How labor caught on in government work, and why its time is up.
Here's a quiz: Who said that the prospect of a strike by a government union is "unthinkable and intolerable?"
Who said, "It is impossible to bargain collectively with the government"?
Was it Reagan? Palin? Did Wisconsin's Gov. Scott Walker utter these provocative words?
No, no and no. The first quote is from Franklin Roosevelt -- that champion of working people. The second is from George Meany, the AFL-CIO's legendary first president.
Today, Gov. Walker is under siege in his bold fight to rein in public unions.
Walker is one of a growing number of governors who aim to close their state's yawning budget deficit while engineering long-term fixes that will head off a fiscal train wreck -- the otherwise inevitable result of exploding public-union pensions and benefits.
Walker's reward is to hear enraged Wisconsin teachers liken him to Adolf Hitler.
President Obama condemns Walker's "assault" on unions, and our own Gov. Mark Dayton denounces his "drastic" attempts to "steal" workers' rights.
Public-union supporters would have us believe that government employees' right to bargain collectively was handed down to Moses on Mount Sinai. In fact, these unions are of relatively recent vintage, and some states don't allow them.
"The founders of the labor movement viewed unions as a vehicle to get workers more of the profits they help create," explained labor expert James Sherk of the Heritage Foundation in the New York Times.
"Government workers, however, don't generate profits. They merely negotiate for more tax money. When government unions strike, they strike against taxpayers.'"
So why did public unions catch on, then grow exponentially in the 1960s?
Because union leaders and Democratic politicians, like New York City's Mayor Robert Wagner, figured out they could benefit big-time from scratching one another's backs.
They could guarantee full campaign coffers for Democratic candidates while arming public employees with a power to dictate their own wages and benefits that private-sector unionists could only dream about.
Here's the vicious cycle: Union leaders take money from union dues and pass it to Democratic candidates. Once elected, the politicians "negotiate" with the unions that helped elect them.
In essence, the unions hire their own bosses who face them across the bargaining table. Eat your heart out, Delta Air Lines union members.
Politicians repay unions' financial support by doling out hefty pensions and benefits. It's easy to be generous when you're spending taxpayers' money, not your own.
Elected officials aren't accountable to a board of directors or shareholders, and they don't have to worry about going bankrupt, as private companies do.

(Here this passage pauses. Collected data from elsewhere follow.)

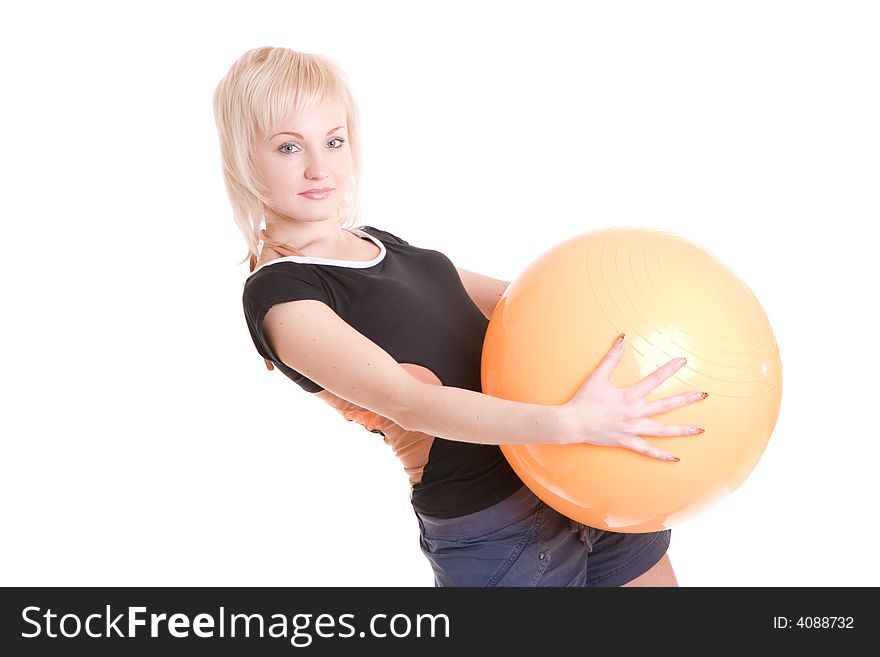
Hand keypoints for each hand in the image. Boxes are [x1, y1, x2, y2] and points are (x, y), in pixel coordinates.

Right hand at [561, 334, 706, 460]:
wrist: (573, 423)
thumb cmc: (584, 399)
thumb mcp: (598, 376)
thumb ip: (612, 357)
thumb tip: (622, 339)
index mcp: (630, 396)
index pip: (655, 380)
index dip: (670, 369)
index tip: (683, 361)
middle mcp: (635, 413)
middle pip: (666, 406)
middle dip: (686, 399)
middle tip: (703, 395)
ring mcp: (632, 429)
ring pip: (662, 431)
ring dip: (681, 430)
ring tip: (699, 430)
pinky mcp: (626, 441)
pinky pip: (647, 450)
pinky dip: (660, 455)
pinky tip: (674, 458)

Government is a monopoly, or near monopoly, so it has no concerns about competitiveness or efficiency to keep it honest. To keep unions happy, politicians need only kick the can down the road.
Today, public unions are among the Democratic Party's largest donors, and form the core of its on-the-ground campaign machine.
AFSCME was the biggest outside spender in the 2010 elections, shelling out $91 million. War chests of this magnitude strike fear in the hearts of politicians of both parties.
When New Jersey's Gov. Chris Christie took on the teachers union last year, he faced a $6 million barrage of attack ads in just two months.
Government unions' cozy relationships with the politicians who write their checks short-circuits the democratic process, giving partial control of public agencies to unelected labor leaders.
The public good suffers. Today, for example, union power makes it almost impossible to fire a bad teacher.
But the gig is up.
Increasingly, taxpayers understand that the structural deficits this arrangement generates will bankrupt us. Already, taxpayer-subsidized pensions and benefits are edging out other spending priorities -- from schools to parks and highways.
Scott Walker joins New York's Democratic Gov. Andrew Cuomo and New Jersey's indefatigable Chris Christie in shining the light of truth on this situation.
Recently, Christie confronted a crowd of catcalling union firefighters.
"I understand you feel deceived and betrayed," he told them. "For 20 years, governors ... have lied to you, promised you benefits that they had no way of paying for ... just hoping that they wouldn't be the man or woman left holding the bag."
Christie is trying to save the state's public-employee pension system, he said, which is close to bankruptcy. "What I don't understand is why you're booing the first guy to tell you the truth."
Walker's battle is our battle. Christie puts it bluntly: "If we don't win this fight, there's no other fight left."